Hépatite C . D’après l’Institut national des maladies hépatiques, 10 % des Egyptiens sont atteints du virus, soit environ 8 millions d’individus qui sont de plus en plus marginalisés.

Faire face à l’isolement

«j’ai choisi de travailler dans un hôtel qui ne demande pas de check-up médical avant le recrutement. Une fois, j’ai parlé de ma maladie à mon ancien employeur pour prendre un congé et me faire soigner, il m’a mis à la porte », se souvient Réda, 31 ans, encore choqué par cette attitude. Réda a donc décidé de ne plus révéler qu’il a le virus C, il préfère plutôt garder ce secret pour lui.

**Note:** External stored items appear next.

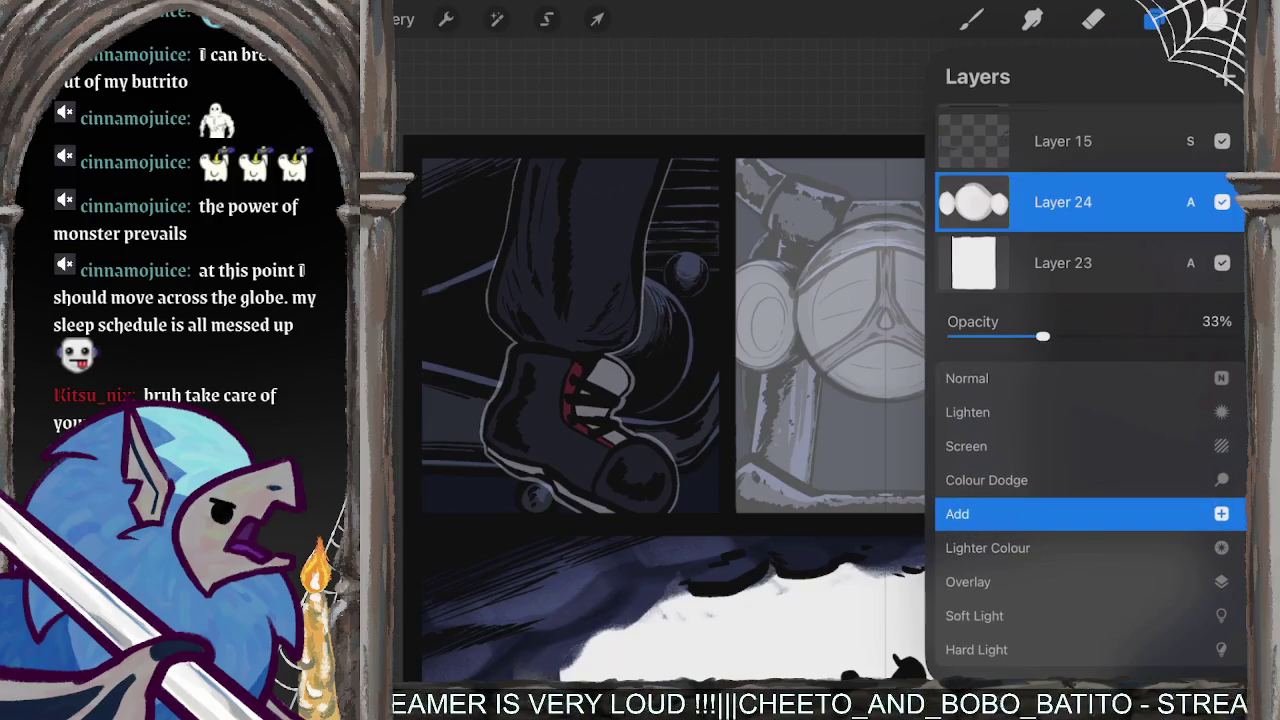
click(1190, 202)
- Try faint highlight strokes on the centre panel, then undo them
click(970, 19)
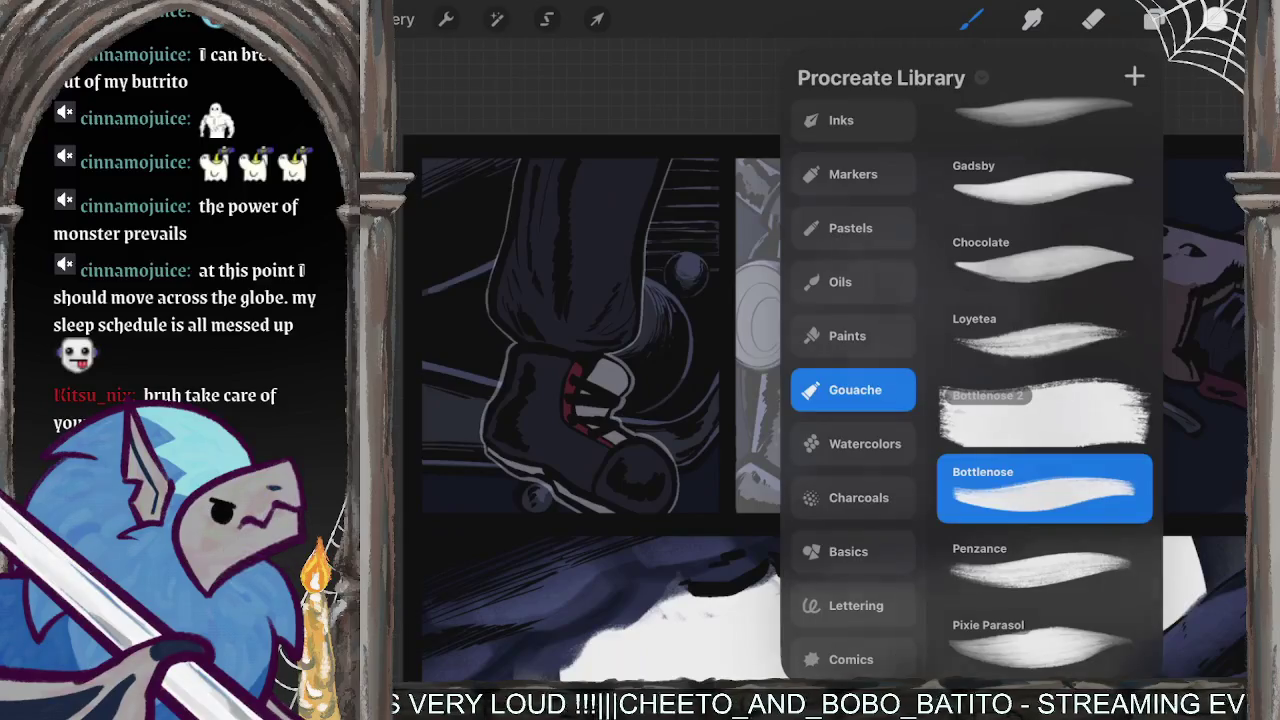
click(970, 19)
drag(908, 210, 938, 234)
drag(810, 302, 830, 330)
drag(930, 374, 964, 398)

« C’est rare de trouver un hôtel 5 étoiles qui accepte d’embaucher une personne sans lui demander des analyses de sang. Car certaines maladies comme l’hépatite C nécessitent un long traitement, ce qui n’arrange pas les employeurs », dit-il. Réda a décidé d’arrêter de se faire soigner car n’importe quel employeur privé refuse de recruter ou de prendre en charge un malade atteint d’hépatite C. « Je suis pleinement conscient des conséquences de ma décision. C’est vrai que si mon cas s’aggrave, je risque dans quelques années de ne plus pouvoir supporter la maladie, mais ce qui compte pour le moment c’est de subvenir aux besoins de ma famille », ajoute-t-il.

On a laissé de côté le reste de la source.